Il s'ennuie au travail, son patron est obligé de lui verser 40 000 euros

Il s'ennuie au travail, son patron est obligé de lui verser 40 000 euros En juin 2020, la justice française a assimilé l'ennui au travail à du harcèlement après une plainte d'un salarié.

Imaginez vous en train d'arriver à votre bureau, de saluer poliment vos collègues, de vous asseoir à votre poste puis d'attendre que l'on vous confie une tâche pour donner un sens à votre présence. Mais rien ne vient à part quelques bribes de missions déconnectées de votre expertise. Cette situation, que beaucoup pourraient croire enviable, a pourtant brisé la santé d'un homme.  Car au fil des mois, l'ennui devient une compagne dévorante et la fatigue vous gagne. Derrière la façade d'un emploi stable, c'est en réalité une spirale sourde de solitude et de frustration qui s'installe et plombe lentement la motivation et le moral.

L'histoire débute dans les couloirs d'une grande entreprise. Frédéric D., cadre responsable des services généraux, pensait trouver dans son poste une reconnaissance à la hauteur de ses compétences. Puis, lentement mais sûrement, les responsabilités s'amenuisent, les dossiers et les réunions se font de plus en plus rares. Les journées semblent s'étirer à l'infini marquées par l'absence de missions à poursuivre et de défis à relever.

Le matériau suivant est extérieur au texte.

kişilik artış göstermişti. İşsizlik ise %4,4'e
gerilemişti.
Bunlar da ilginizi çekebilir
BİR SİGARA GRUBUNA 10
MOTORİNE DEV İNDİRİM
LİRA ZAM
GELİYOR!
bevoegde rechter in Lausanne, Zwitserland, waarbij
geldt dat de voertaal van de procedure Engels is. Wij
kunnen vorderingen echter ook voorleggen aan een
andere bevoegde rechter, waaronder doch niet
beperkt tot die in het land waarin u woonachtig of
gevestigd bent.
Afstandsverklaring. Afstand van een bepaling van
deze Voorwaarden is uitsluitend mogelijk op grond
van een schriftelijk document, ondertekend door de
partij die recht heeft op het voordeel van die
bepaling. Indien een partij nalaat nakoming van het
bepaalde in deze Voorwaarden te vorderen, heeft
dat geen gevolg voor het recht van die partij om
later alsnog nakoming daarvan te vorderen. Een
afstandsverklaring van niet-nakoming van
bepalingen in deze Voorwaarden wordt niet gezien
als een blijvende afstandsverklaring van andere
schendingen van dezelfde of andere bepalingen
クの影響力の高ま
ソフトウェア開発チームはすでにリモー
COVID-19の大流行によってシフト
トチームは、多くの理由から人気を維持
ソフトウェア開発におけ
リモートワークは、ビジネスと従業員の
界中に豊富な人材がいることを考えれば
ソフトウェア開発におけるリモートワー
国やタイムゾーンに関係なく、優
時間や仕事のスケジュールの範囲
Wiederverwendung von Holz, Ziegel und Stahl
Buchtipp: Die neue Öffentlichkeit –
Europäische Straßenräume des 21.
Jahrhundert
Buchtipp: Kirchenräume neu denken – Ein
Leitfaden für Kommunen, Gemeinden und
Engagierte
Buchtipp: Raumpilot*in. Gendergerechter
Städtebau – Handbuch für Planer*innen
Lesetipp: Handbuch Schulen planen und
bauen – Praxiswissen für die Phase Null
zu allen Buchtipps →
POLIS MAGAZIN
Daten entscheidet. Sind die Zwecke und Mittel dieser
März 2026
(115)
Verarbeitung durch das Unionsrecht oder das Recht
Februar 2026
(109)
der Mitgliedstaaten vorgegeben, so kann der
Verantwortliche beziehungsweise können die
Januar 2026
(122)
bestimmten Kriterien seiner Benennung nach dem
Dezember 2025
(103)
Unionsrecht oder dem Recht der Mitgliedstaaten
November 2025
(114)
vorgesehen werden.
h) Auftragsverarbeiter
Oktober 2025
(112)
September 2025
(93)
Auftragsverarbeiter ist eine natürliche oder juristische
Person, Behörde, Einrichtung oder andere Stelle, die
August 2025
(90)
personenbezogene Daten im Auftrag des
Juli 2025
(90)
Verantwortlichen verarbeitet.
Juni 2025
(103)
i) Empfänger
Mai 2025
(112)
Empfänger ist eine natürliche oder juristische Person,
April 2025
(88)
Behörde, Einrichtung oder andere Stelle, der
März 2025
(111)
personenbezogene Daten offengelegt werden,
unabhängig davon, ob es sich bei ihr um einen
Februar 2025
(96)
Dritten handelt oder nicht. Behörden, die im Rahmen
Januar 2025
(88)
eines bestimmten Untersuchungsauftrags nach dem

Au début, il pense qu'il s'agit seulement d'une transition passagère. Mais très vite le vide s'installe. Les rares tâches qui lui sont confiées sont sans rapport avec son niveau de qualification : configurer une tablette, réparer un fer à repasser, etc. Au lieu de s'épanouir dans son métier, il attend que le temps passe tout en continuant de percevoir un salaire dont il finit par avoir honte. Le sentiment d'inutilité devient pesant, et chaque journée passée sans objectif concret approfondit le malaise.

A la culpabilité de se sentir inutile s'ajoute la peur du regard des autres. L'homme réclame de nouvelles responsabilités mais ses appels restent sans réponse. La situation se dégrade et l'ennui chronique se transforme en dépression. Jusqu'au jour où, alors qu'il prend le volant, une crise d'épilepsie le terrasse. Hospitalisé, il doit se mettre en arrêt maladie pendant de longs mois. A son retour, c'est la sanction ultime : l'entreprise le licencie pour absence prolongée. L'injustice ressentie est immense, d'autant qu'il voit sa vie professionnelle s'écrouler sans avoir eu la possibilité de se battre.

Persuadé que son état de santé est la conséquence directe de sa placardisation orchestrée par son employeur, il décide d'attaquer ce dernier en justice. La procédure dure des années et le 2 juin 2020 la Cour d'appel de Paris lui donne raison. En effet, celle-ci condamne l'employeur à lui verser 40 000 euros de dommages et intérêts. Et pour cause, elle assimile "le manque d'activité et l'ennui" provoqués par l'employeur à du harcèlement moral, ce qui a gravement dégradé l'état de santé du salarié.

Aussi, le juge précise que c'est à l'employeur de prouver que l'absence de tâches n'est pas intentionnelle ni discriminatoire. Cette décision a fait date, ouvrant la voie à une reconnaissance juridique d'une nouvelle forme de harcèlement moral.